On 09/15/2017 08:43 PM, Jonathan Nieder wrote:
> Michael Haggerty wrote:
> 
>> If you pass a newly-initialized or newly-cleared `string_list` to
>> `for_each_string_list_item()`, then the latter does
>>
>>     for (
>>             item = (list)->items; /* note, this is NULL */
>>             item < (list)->items + (list)->nr; /* note: NULL + 0 */
>>             ++item)
>>
>> Even though this probably works almost everywhere, it is undefined
>> behavior, and it could plausibly cause highly-optimizing compilers to
>> misbehave.
> 
> Wait, NULL + 0 is undefined behavior?
> 
> *checks the standard*  [...]
> NULL doesn't point to anything so it looks like adding 0 to a null
> pointer is indeed undefined.

Thanks for the legal work :-)

>                             (As a piece of trivia, strictly speaking
> NULL + 0 would be undefined on some implementations and defined on
> others, since an implementation is permitted to #define NULL to 0.)

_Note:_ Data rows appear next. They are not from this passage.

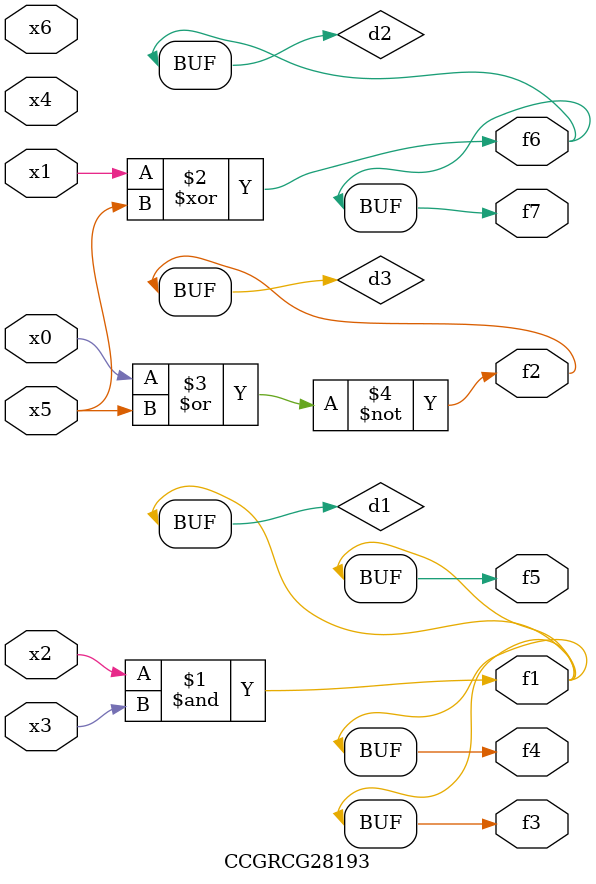
<source format=v>
module CCGRCG28193(
	input x0, x1, x2, x3, x4, x5, x6,
	output f1, f2, f3, f4, f5, f6, f7
);

	wire d1, d2, d3;

	and (d1, x2, x3);
	xor (d2, x1, x5);
	nor (d3, x0, x5);
	assign f1 = d1;
	assign f2 = d3;
	assign f3 = d1;
	assign f4 = d1;
	assign f5 = d1;
	assign f6 = d2;
	assign f7 = d2;
endmodule

</source>
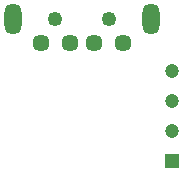
<source format=gbr>
%TF.GenerationSoftware,KiCad,Pcbnew,8.0.4*%
%TF.CreationDate,2024-07-31T09:21:43+02:00*%
%TF.ProjectId,miniCO2,6d696e69-434f-4322-9e6b-696361645f70,rev?*%
%TF.SameCoordinates,Original*%
%TF.FileFunction,Soldermask,Bot*%
%TF.FilePolarity,Negative*%
%FSLAX46Y46*%
G04 Gerber Fmt 4.6, Leading zero omitted, Abs format (unit mm)*
G04 Created by KiCad (PCBNEW 8.0.4) date 2024-07-31 09:21:43*
%MOMM*%
%LPD*%
G01*
G04 APERTURE LIST*
%ADD10C,1.250000*%
%ADD11C,1.450000*%
%ADD12O,1.450000X2.650000*%
%ADD13R,1.200000X1.200000*%
%ADD14C,1.200000*%
G04 APERTURE END LIST*
D10*
%TO.C,J1*%
X139171900Y-80831262D03*
X143671900Y-80831262D03*
D11*
X137921900Y-82831262D03*
X140421900Y-82831262D03*
X142421900Y-82831262D03*
X144921900Y-82831262D03*
D12*
X135571900Y-80831262D03*
X147271900Y-80831262D03*
%TD*%
D13*
%TO.C,J2*%
X149021900Y-92811262D03*
D14*
X149021900Y-90271262D03*
X149021900Y-87731262D03*
X149021900Y-85191262D03*
%TD*%
M02*

</source>
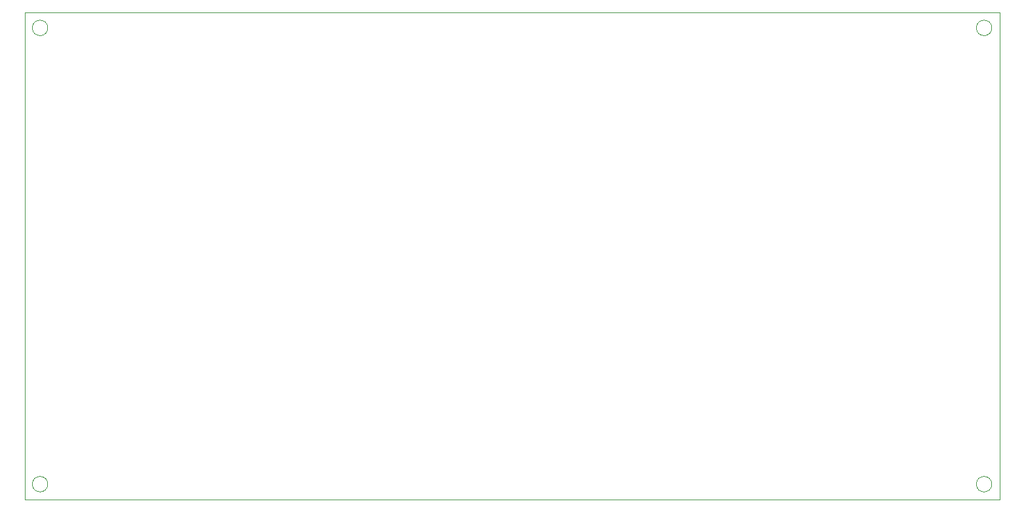
<source format=gbr>
%TF.GenerationSoftware,KiCad,Pcbnew,8.0.6-8.0.6-0~ubuntu22.04.1*%
%TF.CreationDate,2024-11-01T09:16:27+07:00*%
%TF.ProjectId,projectGATE,70726f6a-6563-4744-9741-54452e6b6963,rev?*%
%TF.SameCoordinates,Original*%
%TF.FileFunction,Paste,Bot*%
%TF.FilePolarity,Positive*%
%FSLAX46Y46*%
G04 Gerber Fmt 4.6, Leading zero omitted, Abs format (unit mm)*
G04 Created by KiCad (PCBNEW 8.0.6-8.0.6-0~ubuntu22.04.1) date 2024-11-01 09:16:27*
%MOMM*%
%LPD*%
G01*
G04 APERTURE LIST*
%TA.AperFunction,Profile*%
%ADD10C,0.050000*%
%TD*%
G04 APERTURE END LIST*
D10*
X92000000Y-129000000D02*
G75*
G02*
X90000000Y-129000000I-1000000J0D01*
G01*
X90000000Y-129000000D02*
G75*
G02*
X92000000Y-129000000I1000000J0D01*
G01*
X92000000Y-70000000D02*
G75*
G02*
X90000000Y-70000000I-1000000J0D01*
G01*
X90000000Y-70000000D02*
G75*
G02*
X92000000Y-70000000I1000000J0D01*
G01*
X214000000Y-70000000D02*
G75*
G02*
X212000000Y-70000000I-1000000J0D01*
G01*
X212000000Y-70000000D02*
G75*
G02*
X214000000Y-70000000I1000000J0D01*
G01*
X214000000Y-129000000D02*
G75*
G02*
X212000000Y-129000000I-1000000J0D01*
G01*
X212000000Y-129000000D02*
G75*
G02*
X214000000Y-129000000I1000000J0D01*
G01*
X89000000Y-68000000D02*
X215000000Y-68000000D01*
X215000000Y-131000000D01*
X89000000Y-131000000D01*
X89000000Y-68000000D01*
M02*

</source>
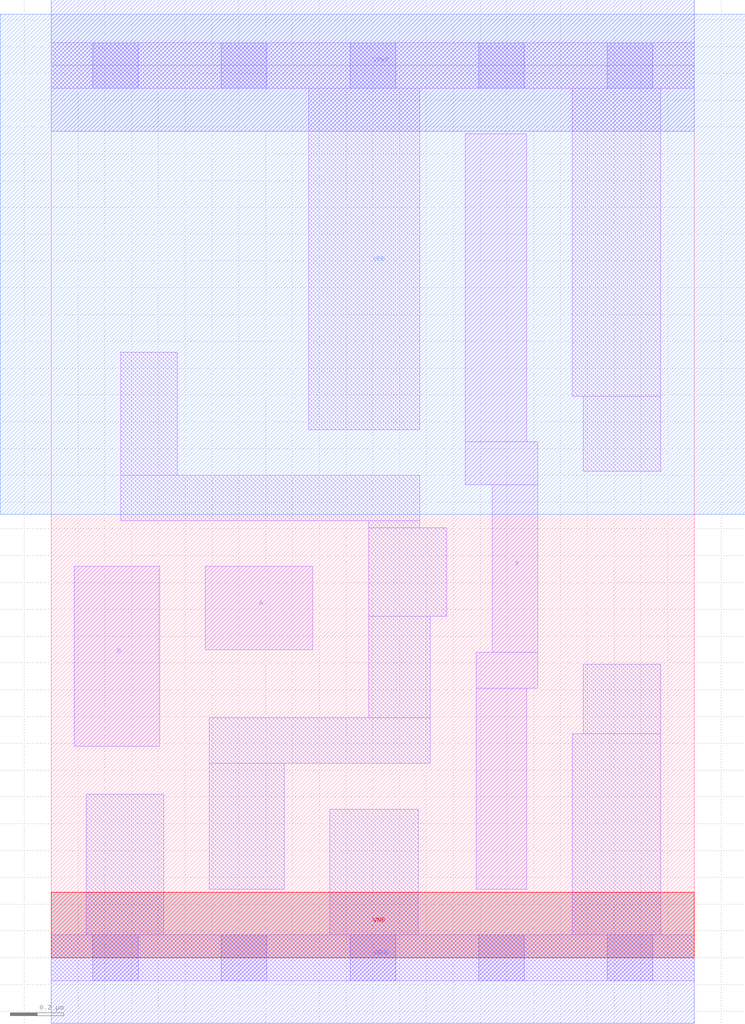
<source format=lef>
# Copyright 2020 The SkyWater PDK Authors
#
# Licensed under the Apache License, Version 2.0 (the "License");
# you may not use this file except in compliance with the License.
# You may obtain a copy of the License at
#
#     https://www.apache.org/licenses/LICENSE-2.0
#
# Unless required by applicable law or agreed to in writing, software
# distributed under the License is distributed on an "AS IS" BASIS,
# WITHOUT WARRANTIES OR CONDITIONS OF ANY KIND, either express or implied.
# See the License for the specific language governing permissions and
# limitations under the License.
#
# SPDX-License-Identifier: Apache-2.0

VERSION 5.7 ;
  NOWIREEXTENSIONATPIN ON ;
  DIVIDERCHAR "/" ;
  BUSBITCHARS "[]" ;
MACRO sky130_fd_sc_lp__or2_2
  CLASS CORE ;
  FOREIGN sky130_fd_sc_lp__or2_2 ;
  ORIGIN  0.000000  0.000000 ;
  SIZE  2.400000 BY  3.330000 ;
  SYMMETRY X Y R90 ;
  SITE unit ;
  PIN A
    ANTENNAGATEAREA  0.126000 ;
    DIRECTION INPUT ;
    USE SIGNAL ;
    PORT
      LAYER li1 ;
        RECT 0.575000 1.150000 0.975000 1.460000 ;
    END
  END A
  PIN B
    ANTENNAGATEAREA  0.126000 ;
    DIRECTION INPUT ;
    USE SIGNAL ;
    PORT
      LAYER li1 ;
        RECT 0.085000 0.790000 0.405000 1.460000 ;
    END
  END B
  PIN X
    ANTENNADIFFAREA  0.588000 ;
    DIRECTION OUTPUT ;
    USE SIGNAL ;
    PORT
      LAYER li1 ;
        RECT 1.545000 1.765000 1.815000 1.925000 ;
        RECT 1.545000 1.925000 1.775000 3.075000 ;
        RECT 1.585000 0.255000 1.775000 1.005000 ;
        RECT 1.585000 1.005000 1.815000 1.140000 ;
        RECT 1.645000 1.140000 1.815000 1.765000 ;
    END
  END X
  PIN VGND
    DIRECTION INOUT ;
    USE GROUND ;
    PORT
      LAYER met1 ;
        RECT 0.000000 -0.245000 2.400000 0.245000 ;
    END
  END VGND
  PIN VNB
    DIRECTION INOUT ;
    USE GROUND ;
    PORT
      LAYER pwell ;
        RECT 0.000000 0.000000 2.400000 0.245000 ;
    END
  END VNB
  PIN VPB
    DIRECTION INOUT ;
    USE POWER ;
    PORT
      LAYER nwell ;
        RECT -0.190000 1.655000 2.590000 3.520000 ;
    END
  END VPB
  PIN VPWR
    DIRECTION INOUT ;
    USE POWER ;
    PORT
      LAYER met1 ;
        RECT 0.000000 3.085000 2.400000 3.575000 ;
    END
  END VPWR
  OBS
    LAYER li1 ;
      RECT 0.000000 -0.085000 2.400000 0.085000 ;
      RECT 0.000000  3.245000 2.400000 3.415000 ;
      RECT 0.130000  0.085000 0.420000 0.610000 ;
      RECT 0.260000  1.630000 1.375000 1.800000 ;
      RECT 0.260000  1.800000 0.470000 2.260000 ;
      RECT 0.590000  0.255000 0.870000 0.725000 ;
      RECT 0.590000  0.725000 1.415000 0.895000 ;
      RECT 0.960000  1.970000 1.375000 3.245000 ;
      RECT 1.040000  0.085000 1.370000 0.555000 ;
      RECT 1.185000  0.895000 1.415000 1.275000 ;
      RECT 1.185000  1.275000 1.475000 1.605000 ;
      RECT 1.185000  1.605000 1.375000 1.630000 ;
      RECT 1.945000  0.085000 2.275000 0.835000 ;
      RECT 1.945000  2.095000 2.275000 3.245000 ;
      RECT 1.985000  0.835000 2.275000 1.095000 ;
      RECT 1.985000  1.815000 2.275000 2.095000 ;
    LAYER mcon ;
      RECT 0.155000 -0.085000 0.325000 0.085000 ;
      RECT 0.155000  3.245000 0.325000 3.415000 ;
      RECT 0.635000 -0.085000 0.805000 0.085000 ;
      RECT 0.635000  3.245000 0.805000 3.415000 ;
      RECT 1.115000 -0.085000 1.285000 0.085000 ;
      RECT 1.115000  3.245000 1.285000 3.415000 ;
      RECT 1.595000 -0.085000 1.765000 0.085000 ;
      RECT 1.595000  3.245000 1.765000 3.415000 ;
      RECT 2.075000 -0.085000 2.245000 0.085000 ;
      RECT 2.075000  3.245000 2.245000 3.415000 ;
  END
END sky130_fd_sc_lp__or2_2
END LIBRARY

</source>
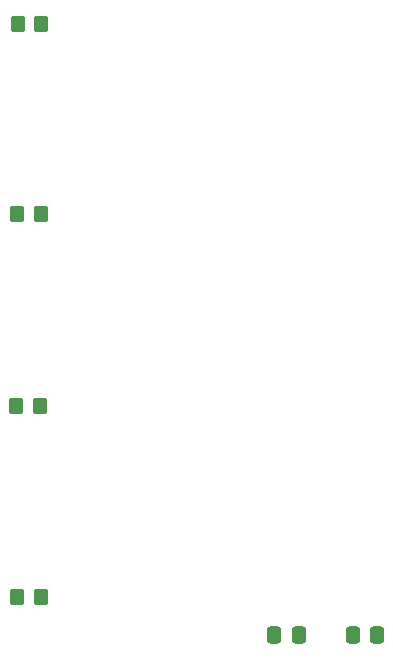
<source format=gtp>
%TF.GenerationSoftware,KiCad,Pcbnew,7.0.7*%
%TF.CreationDate,2023-10-17T10:26:18-07:00*%
%TF.ProjectId,dev-board,6465762d-626f-4617-9264-2e6b69636164,rev?*%
%TF.SameCoordinates,Original*%
%TF.FileFunction,Paste,Top*%
%TF.FilePolarity,Positive*%
%FSLAX46Y46*%
G04 Gerber Fmt 4.6, Leading zero omitted, Abs format (unit mm)*
G04 Created by KiCad (PCBNEW 7.0.7) date 2023-10-17 10:26:18*
%MOMM*%
%LPD*%
G01*
G04 APERTURE LIST*
G04 Aperture macros list*
%AMRoundRect*
0 Rectangle with rounded corners*
0 $1 Rounding radius*
0 $2 $3 $4 $5 $6 $7 $8 $9 X,Y pos of 4 corners*
0 Add a 4 corners polygon primitive as box body*
4,1,4,$2,$3,$4,$5,$6,$7,$8,$9,$2,$3,0*
0 Add four circle primitives for the rounded corners*
1,1,$1+$1,$2,$3*
1,1,$1+$1,$4,$5*
1,1,$1+$1,$6,$7*
1,1,$1+$1,$8,$9*
0 Add four rect primitives between the rounded corners*
20,1,$1+$1,$2,$3,$4,$5,0*
20,1,$1+$1,$4,$5,$6,$7,0*
20,1,$1+$1,$6,$7,$8,$9,0*
20,1,$1+$1,$8,$9,$2,$3,0*%
G04 Aperture macros list end*
%ADD10RoundRect,0.250000X0.350000X0.450000X-0.350000X0.450000X-0.350000X-0.450000X0.350000X-0.450000X0*%
%ADD11RoundRect,0.250000X0.337500X0.475000X-0.337500X0.475000X-0.337500X-0.475000X0.337500X-0.475000X0*%
%ADD12RoundRect,0.250000X-0.337500X-0.475000X0.337500X-0.475000X0.337500X0.475000X-0.337500X0.475000X0*%
G04 APERTURE END LIST*
D10*
%TO.C,R4*%
X146650000Y-102400000D03*
X144650000Y-102400000D03*
%TD*%
%TO.C,R3*%
X146600000Y-86200000D03*
X144600000Y-86200000D03*
%TD*%
D11*
%TO.C,C5*%
X175137500Y-105600000D03*
X173062500Y-105600000D03*
%TD*%
D10*
%TO.C,R1*%
X146700000Y-53850000D03*
X144700000Y-53850000D03*
%TD*%
%TO.C,R2*%
X146650000Y-70000000D03*
X144650000Y-70000000D03*
%TD*%
D12*
%TO.C,C6*%
X166412500Y-105600000D03*
X168487500Y-105600000D03*
%TD*%
M02*

</source>
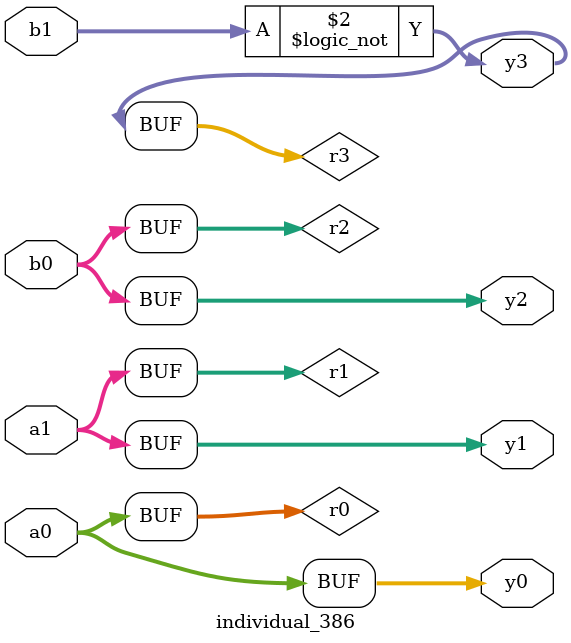
<source format=sv>
module individual_386(input logic [15:0] a1, input logic [15:0] a0, input logic [15:0] b1, input logic [15:0] b0, output logic [15:0] y3, output logic [15:0] y2, output logic [15:0] y1, output logic [15:0] y0);
logic [15:0] r0, r1, r2, r3; 
 always@(*) begin 
	 r0 = a0; r1 = a1; r2 = b0; r3 = b1; 
 	 r3 = ! b1 ;
 	 y3 = r3; y2 = r2; y1 = r1; y0 = r0; 
end
endmodule
</source>
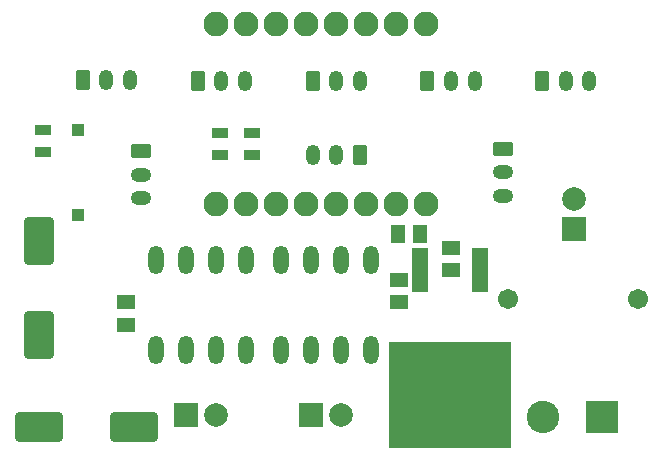
<source format=gbr>
%TF.GenerationSoftware,KiCad,Pcbnew,8.0.3*%
%TF.CreationDate,2025-04-18T12:15:05-03:00*%
%TF.ProjectId,mini,6d696e69-2e6b-4696-9361-645f70636258,rev?*%
%TF.SameCoordinates,Original*%
%TF.FileFunction,Soldermask,Top*%
%TF.FilePolarity,Negative*%
%FSLAX46Y46*%
G04 Gerber Fmt 4.6, Leading zero omitted, Abs format (unit mm)*
G04 Created by KiCad (PCBNEW 8.0.3) date 2025-04-18 12:15:05*
%MOMM*%
%LPD*%
G01*
G04 APERTURE LIST*
G04 Aperture macros list*
%AMRoundRect*
0 Rectangle with rounded corners*
0 $1 Rounding radius*
0 $2 $3 $4 $5 $6 $7 $8 $9 X,Y pos of 4 corners*
0 Add a 4 corners polygon primitive as box body*
4,1,4,$2,$3,$4,$5,$6,$7,$8,$9,$2,$3,0*
0 Add four circle primitives for the rounded corners*
1,1,$1+$1,$2,$3*
1,1,$1+$1,$4,$5*
1,1,$1+$1,$6,$7*
1,1,$1+$1,$8,$9*
0 Add four rect primitives between the rounded corners*
20,1,$1+$1,$2,$3,$4,$5,0*
20,1,$1+$1,$4,$5,$6,$7,0*
20,1,$1+$1,$6,$7,$8,$9,0*
20,1,$1+$1,$8,$9,$2,$3,0*%
G04 Aperture macros list end*
%ADD10R,2.000000X2.000000*%
%ADD11C,2.000000*%
%ADD12RoundRect,0.050000X0.650000X1.850000X-0.650000X1.850000X-0.650000X-1.850000X0.650000X-1.850000X0*%
%ADD13RoundRect,0.050000X5.150000X4.450000X-5.150000X4.450000X-5.150000X-4.450000X5.150000X-4.450000X0*%
%ADD14RoundRect,0.250000X1.000000X-1.750000X1.000000X1.750000X-1.000000X1.750000X-1.000000X-1.750000X0*%
%ADD15RoundRect,0.250000X-0.350000X-0.625000X0.350000X-0.625000X0.350000X0.625000X-0.350000X0.625000X0*%
%ADD16O,1.200000X1.750000*%
%ADD17R,1.397000X0.889000*%
%ADD18RoundRect,0.250000X-0.625000X0.350000X-0.625000X-0.350000X0.625000X-0.350000X0.625000X0.350000X0*%
%ADD19O,1.750000X1.200000*%
%ADD20C,2.109000*%
%ADD21RoundRect,0.250000X0.350000X0.625000X-0.350000X0.625000X-0.350000X-0.625000X0.350000X-0.625000X0*%
%ADD22R,1.000760X1.000760*%
%ADD23R,1.498600X1.300480*%
%ADD24O,1.312000X2.420000*%
%ADD25R,1.300480X1.498600*%
%ADD26RoundRect,0.250000X-1.750000X-1.000000X1.750000X-1.000000X1.750000X1.000000X-1.750000X1.000000X0*%
%ADD27C,2.754000*%
%ADD28RoundRect,0.102000X1.275000X1.275000X-1.275000X1.275000X-1.275000X-1.275000X1.275000X-1.275000X0*%
%ADD29C,1.712000*%
G04 APERTURE END LIST*
D10*
%TO.C,J12*%
X173240000Y-52385000D03*
D11*
X173240000Y-49845000D03*
%TD*%
D12*
%TO.C,U1*%
X165340000Y-55885000D03*
D13*
X162800000Y-66435000D03*
D12*
X160260000Y-55885000D03*
%TD*%
D14*
%TO.C,C3*%
X128000000Y-61400000D03*
X128000000Y-53400000D03*
%TD*%
D15*
%TO.C,J4*%
X151120000Y-39850000D03*
D16*
X153120000Y-39850000D03*
X155120000Y-39850000D03*
%TD*%
D17*
%TO.C,R3*%
X143249970Y-46152500D03*
X143249970Y-44247500D03*
%TD*%
D18*
%TO.C,J2*%
X136600000Y-45800000D03*
D19*
X136600000Y-47800000D03*
X136600000Y-49800000D03*
%TD*%
D10*
%TO.C,J10*%
X150970000Y-68126250D03*
D11*
X153510000Y-68126250D03*
%TD*%
D15*
%TO.C,J6*%
X160845000Y-39850000D03*
D16*
X162845000Y-39850000D03*
X164845000Y-39850000D03*
%TD*%
D20*
%TO.C,U3*%
X142965000Y-50240000D03*
X145505000Y-50240000D03*
X148045000Y-50240000D03*
X150585000Y-50240000D03*
X155665000Y-50240000D03*
X153125000Y-50240000D03*
X160745000Y-35000000D03*
X160745000Y-50240000D03*
X158205000Y-35000000D03*
X155665000Y-35000000D03*
X153125000Y-35000000D03*
X150585000Y-35000000D03*
X148045000Y-35000000D03*
X145505000Y-35000000D03*
X142965000Y-35000000D03*
X158205000Y-50240000D03*
%TD*%
D21*
%TO.C,J5*%
X155125000Y-46150000D03*
D16*
X153125000Y-46150000D03*
X151125000Y-46150000D03*
%TD*%
D22*
%TO.C,SW2*%
X131225000Y-51173360D03*
X131225000Y-43975000D03*
%TD*%
D17*
%TO.C,R2*%
X146000030Y-44247500D03*
X146000030Y-46152500D03*
%TD*%
%TO.C,R1*%
X128320000Y-43975000D03*
X128320000Y-45880000D03*
%TD*%
D23*
%TO.C,C4*%
X158460000Y-58582500D03*
X158460000Y-56677500D03*
%TD*%
D24*
%TO.C,U4*%
X145505000Y-55009000D03*
X142965000Y-55009000D03*
X140425000Y-55009000D03*
X137885000Y-55009000D03*
X137885000Y-62629000D03*
X140425000Y-62629000D03*
X142965000Y-62629000D03*
X145505000Y-62629000D03*
%TD*%
D15*
%TO.C,J3*%
X131670000Y-39800000D03*
D16*
X133670000Y-39800000D03*
X135670000Y-39800000D03*
%TD*%
D15*
%TO.C,J1*%
X141395000Y-39850000D03*
D16*
X143395000Y-39850000D03*
X145395000Y-39850000D03*
%TD*%
D23*
%TO.C,C1*%
X162820000Y-55885000D03*
X162820000Y-53980000D03*
%TD*%
%TO.C,C6*%
X135290000Y-58582500D03*
X135290000Y-60487500D03*
%TD*%
D18*
%TO.C,J7*%
X167250000Y-45600000D03*
D19*
X167250000Y-47600000D03*
X167250000Y-49600000D03*
%TD*%
D15*
%TO.C,J8*%
X170570000Y-39850000D03*
D16*
X172570000Y-39850000D03*
X174570000Y-39850000D03*
%TD*%
D10*
%TO.C,J11*%
X140415000Y-68120000D03*
D11*
X142955000Y-68120000D03*
%TD*%
D25*
%TO.C,C2*%
X160260000Y-52810000D03*
X158355000Y-52810000D03*
%TD*%
D26*
%TO.C,C5*%
X128000000Y-69130000D03*
X136000000Y-69130000D03*
%TD*%
D24*
%TO.C,U2*%
X156050000Y-55009000D03*
X153510000Y-55009000D03*
X150970000Y-55009000D03*
X148430000Y-55009000D03*
X148430000Y-62629000D03*
X150970000Y-62629000D03*
X153510000Y-62629000D03*
X156050000Y-62629000D03*
%TD*%
D27*
%TO.C,J13*%
X170660000Y-68310000D03*
D28*
X175660000Y-68310000D03*
D29*
X167660000Y-58310000D03*
X178660000Y-58310000D03*
%TD*%
M02*

</source>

Isn't that the very definition of "undefined behavior", in the sense of
a language standard?

> [...]
>> It would be a pain to have to change the signature of this macro, and
>> we'd prefer not to add overhead to each iteration of the loop. So
>> instead, whenever `list->items` is NULL, initialize `item` to point at
>> a dummy `string_list_item` created for the purpose.
> 
> What signature change do you mean?  I don't understand what this
> paragraph is alluding to.

I was thinking that one solution would be for the caller to provide a
`size_t` variable for the macro's use as a counter (since I don't see a
way for the macro to declare its own counter). The options are pretty
limited because whatever the macro expands to has to play the same
syntactic role as `for (...; ...; ...)`.

> [...]
> Does the following alternate fix work?  I think I prefer it because
> it doesn't require introducing a new global. [...]
>  #define for_each_string_list_item(item,list) \
> -     for (item = (list)->items; item < (list)->items + (list)->nr; ++item)
> +     for (item = (list)->items; \
> +          (list)->items && item < (list)->items + (list)->nr; \
> +          ++item)

This is the possibility that I was referring to as "add[ing] overhead to
each iteration of the loop". I'd rather not add an extra test-and-branch
to every iteration of a loop in which `list->items` is *not* NULL, which
your solution appears to do. Or are compilers routinely able to optimize
the check out?

The new global might be aesthetically unpleasant, but it only costs two
words of memory, so I don't see it as a big disadvantage.

Another, more invasive change would be to initialize
`string_list::items` to *always* point at `dummy_string_list_item`,
rather similar to how `strbuf_slopbuf` is pointed at by empty `strbuf`s.
But I really don't think the effort would be justified.